As Boaz notes, this was not the only time that Trump sought to use eminent domain to seize property from unwilling owners. In 1994, he also lobbied the city of Bridgeport to condemn five small businesses so he could build an office and entertainment complex that he absurdly claimed would turn Bridgeport into a “national tourist destination.”
On this issue, unlike most others, Trump has been consistent over time. When the Supreme Court narrowly upheld “economic development” takings that transfer property to private parties in the 2005 Kelo case, the ruling was widely denounced on both left and right. But Trump defended it stating that “I happen to agree with it 100%. if you have a person living in an area that’s not even necessarily a good area, and … government wants to build a tremendous economic development, where a lot of people are going to be put to work and … create thousands upon thousands of jobs and beautification and lots of other things, I think it happens to be good.” The feral cats who currently occupy the condemned land probably agree. Trump did not merely claim that the decision was legally correct; he argued that it was “good” to give government the power to forcibly displace homeowners and small businesses and transfer their property to influential developers on the theory that doing so might promote “economic development.”
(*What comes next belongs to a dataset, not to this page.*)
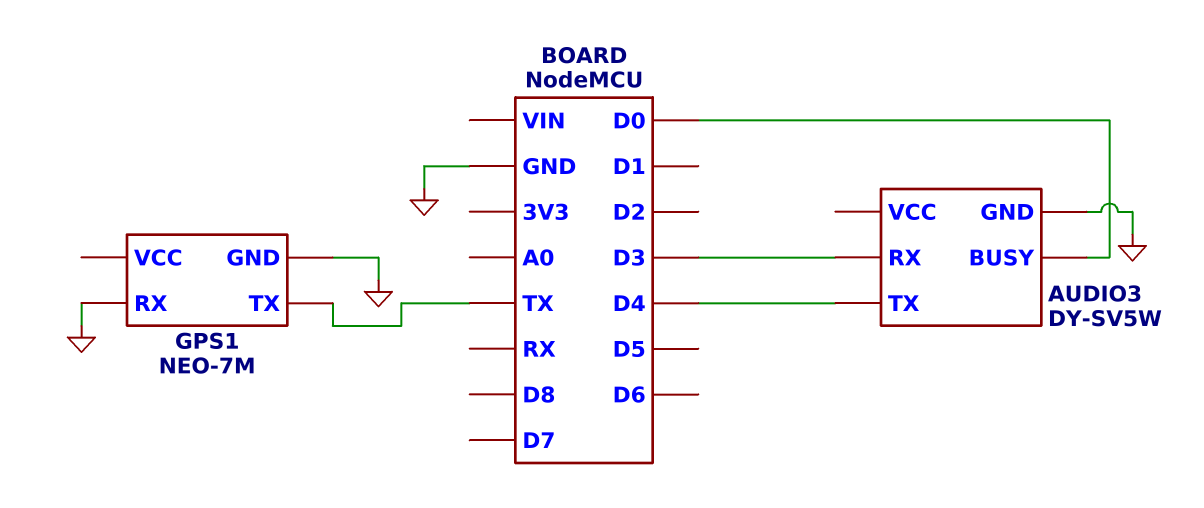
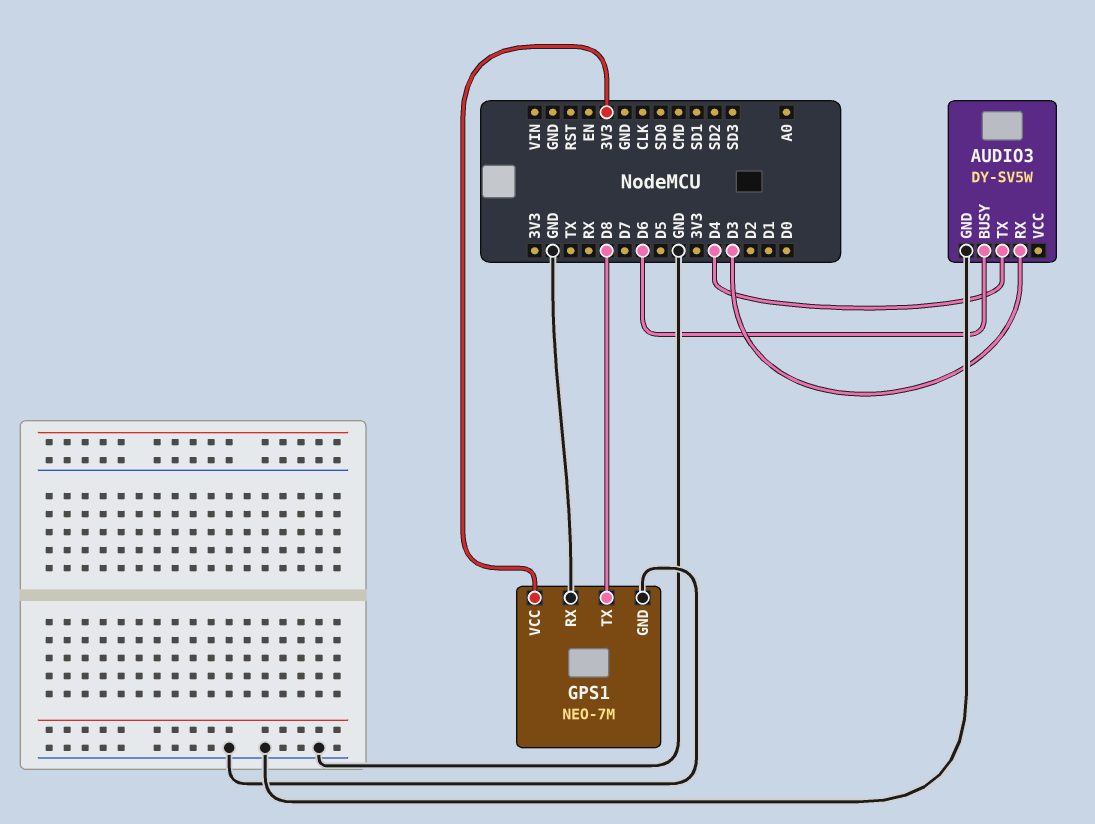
AUDIO3 pin BUSY: D0 -> D6
GPS1 pin TX: TX -> D8
GPS1 pin VCC: none -> 3V3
Both the Kelo case and Trump’s efforts to benefit from eminent domain exemplify a longstanding pattern under which that power is used to take land away from the political weak and transfer it to influential private interests. In the long run, as cities like Detroit have learned, such assaults on property rights undermine development far more than they promote it.
UPDATE: It’s worth noting that, on this issue, Trump has demonstrated even less respect for property rights than fellow presidential candidate and self-proclaimed socialist Bernard Sanders. When the Kelo decision was issued, Sanders spoke out against it, noting “the result of this decision will be that working families and poor people will see their property turned over to corporate interests and wealthy developers.” I discuss the widespread opposition to Kelo more fully in my recent book on the case and its aftermath.
UPDATE #2: I have made a few small additions to this post, to expand on some points.